Crime Prevention

How To Safeguard Your Children

Source: Florida Attorney General's Office
  • Teach them to never talk to strangers.
  • Teach them never to ride their bikes alone; always ride with a buddy and always wear their helmet.
  • Teach them to never play in the street.
  • Teach them to always look both ways and watch for cars before entering or crossing the street.
  • Establish neighborhood boundaries in which they may play.
  • Teach them to never open the door to a stranger when home alone.
  • Teach them that, when answering the telephone, never give out any personal information or let the person who calls know if they are alone.
  • Teach them to be sure to let their parents know exactly where they will be and for how long, and to always call and let them know if they decide to go somewhere else.
  • If they should see a gun, teach them to stop, don't touch, call an adult.
  • Teach them to never get into a car with someone they don't know.
  • If they feel threatened, teach them to run away as fast as they can.
  • Develop a secret password that must be used if someone unfamiliar is to pick them up from school or play.
  • If they come home and something about their house doesn't look right, teach them to go immediately to a neighbor's for help.
  • Teach them that 911 should be used only in emergencies.
  • Teach your child to walk confidently and stay alert to where they are and what is going on around them.
  • Teach your child to notice and report, strangers who hang around playgrounds, public restrooms and empty buildings.
  • Teach your children that most people are good, but bad people do exist.
  • Children should understand that appearance or demeanor cannot determine whether a person is good or bad. People are not always as they seem.
  • Teach your children they have the right to say “NO” to anyone, even to an adult they know, who touches them inappropriately. They must yell “NO” Get away”, and tell a grownup safety friend.
  • Make it your business to know your child’s friends and their parents.
  • Review possible abduction “scenarios” with your child on a regular basis.
  • Avoid shortcuts through empty parks, fields, laneways, alleys or behind buildings.
  • Avoid clothing with your child’s name on it.
  • Always accompany young children to the bathroom in public places.
  • Review with your child what an emergency is and the types of emergencies that can occur.

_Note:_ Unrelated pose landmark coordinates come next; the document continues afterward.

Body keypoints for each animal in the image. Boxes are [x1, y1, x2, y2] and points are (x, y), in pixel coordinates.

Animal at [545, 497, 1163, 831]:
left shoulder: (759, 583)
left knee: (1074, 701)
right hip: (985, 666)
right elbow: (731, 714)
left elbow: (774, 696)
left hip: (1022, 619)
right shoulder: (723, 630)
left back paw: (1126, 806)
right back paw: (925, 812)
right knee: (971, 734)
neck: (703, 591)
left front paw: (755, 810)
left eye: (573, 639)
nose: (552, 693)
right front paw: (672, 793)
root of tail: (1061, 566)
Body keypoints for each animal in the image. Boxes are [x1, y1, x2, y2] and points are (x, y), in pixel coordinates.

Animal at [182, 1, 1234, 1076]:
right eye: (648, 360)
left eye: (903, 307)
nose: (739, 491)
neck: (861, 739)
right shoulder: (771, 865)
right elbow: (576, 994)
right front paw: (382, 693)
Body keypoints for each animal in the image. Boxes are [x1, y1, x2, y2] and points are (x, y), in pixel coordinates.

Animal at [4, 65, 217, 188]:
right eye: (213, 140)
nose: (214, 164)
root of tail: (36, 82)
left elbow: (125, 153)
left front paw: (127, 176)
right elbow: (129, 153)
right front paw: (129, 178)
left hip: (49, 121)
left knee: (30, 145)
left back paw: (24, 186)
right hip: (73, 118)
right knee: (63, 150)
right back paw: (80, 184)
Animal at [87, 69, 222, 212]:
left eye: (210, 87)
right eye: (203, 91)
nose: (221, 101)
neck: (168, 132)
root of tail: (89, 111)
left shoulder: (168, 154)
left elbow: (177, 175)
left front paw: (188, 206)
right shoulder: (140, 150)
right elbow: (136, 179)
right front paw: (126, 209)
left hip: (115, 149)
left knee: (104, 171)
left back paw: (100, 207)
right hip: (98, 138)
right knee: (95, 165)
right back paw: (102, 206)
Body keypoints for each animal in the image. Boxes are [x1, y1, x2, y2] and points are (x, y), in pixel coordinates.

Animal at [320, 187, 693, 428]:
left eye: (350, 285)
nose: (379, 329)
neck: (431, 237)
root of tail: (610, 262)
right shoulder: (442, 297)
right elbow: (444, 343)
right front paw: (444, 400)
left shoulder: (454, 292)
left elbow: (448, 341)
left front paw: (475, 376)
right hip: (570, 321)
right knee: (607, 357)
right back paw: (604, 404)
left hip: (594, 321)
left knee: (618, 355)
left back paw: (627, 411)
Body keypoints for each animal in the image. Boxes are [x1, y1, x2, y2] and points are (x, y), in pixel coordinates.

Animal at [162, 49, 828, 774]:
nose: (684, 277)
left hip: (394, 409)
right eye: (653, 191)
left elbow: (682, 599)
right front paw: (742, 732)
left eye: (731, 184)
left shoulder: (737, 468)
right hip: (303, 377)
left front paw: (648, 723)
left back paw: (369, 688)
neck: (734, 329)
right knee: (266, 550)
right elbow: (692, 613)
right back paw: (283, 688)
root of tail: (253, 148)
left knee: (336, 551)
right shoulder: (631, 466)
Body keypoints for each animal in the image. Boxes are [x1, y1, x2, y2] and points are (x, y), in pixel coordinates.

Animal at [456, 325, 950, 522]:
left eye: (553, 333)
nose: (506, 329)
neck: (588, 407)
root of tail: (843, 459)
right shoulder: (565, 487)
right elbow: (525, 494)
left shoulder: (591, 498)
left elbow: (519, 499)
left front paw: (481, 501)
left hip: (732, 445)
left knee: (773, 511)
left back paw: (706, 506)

  • Keep an up to date photograph of your child with a current record of height, weight and any prominent scars or marks and location on the body. Also keep a strand of the child's hair or fingernail clipping for DNA testing and identification purposes.
  • "Latch Key" children should be trained on what to do in case of an emergency (ie. fire, serious injury, stranger trying to enter home, etc.). The most important thing is to not panic.
  • Teach children to yell the word "fire" over and over if someone is trying to abduct them. The word "fire" is an attention getter and normally most people will stop what they are doing to see where the fire is.
  • Secure all firearms that are in the home. Use some type of gun safety lock and keep the weapon and ammunition stored separately when not being used.
  • Your child must understand that grownups ask other grownups for help - not kids!
  • If your child is being bullied at school, teach them to report it to a school official. Tell them that it is unacceptable to be threatened while at school.
  • If your child walks to school, try to have them walk in a group with other children that they are familiar with. Also, instruct them to stay on a main sidewalk or route home. Tell them that some "shortcuts" may be dangerous.
  • Monitor your child's activities on the Internet. Learn who they "chat" with and what they talk about. There are sexual predators who use the internet to attract their victims.
  • When utilizing a babysitter, make sure that you leave specific emergency contact information so that you can be contacted in case of an emergency. Also, leave a list of any type of allergic or pre-existing medical conditions that your child might have.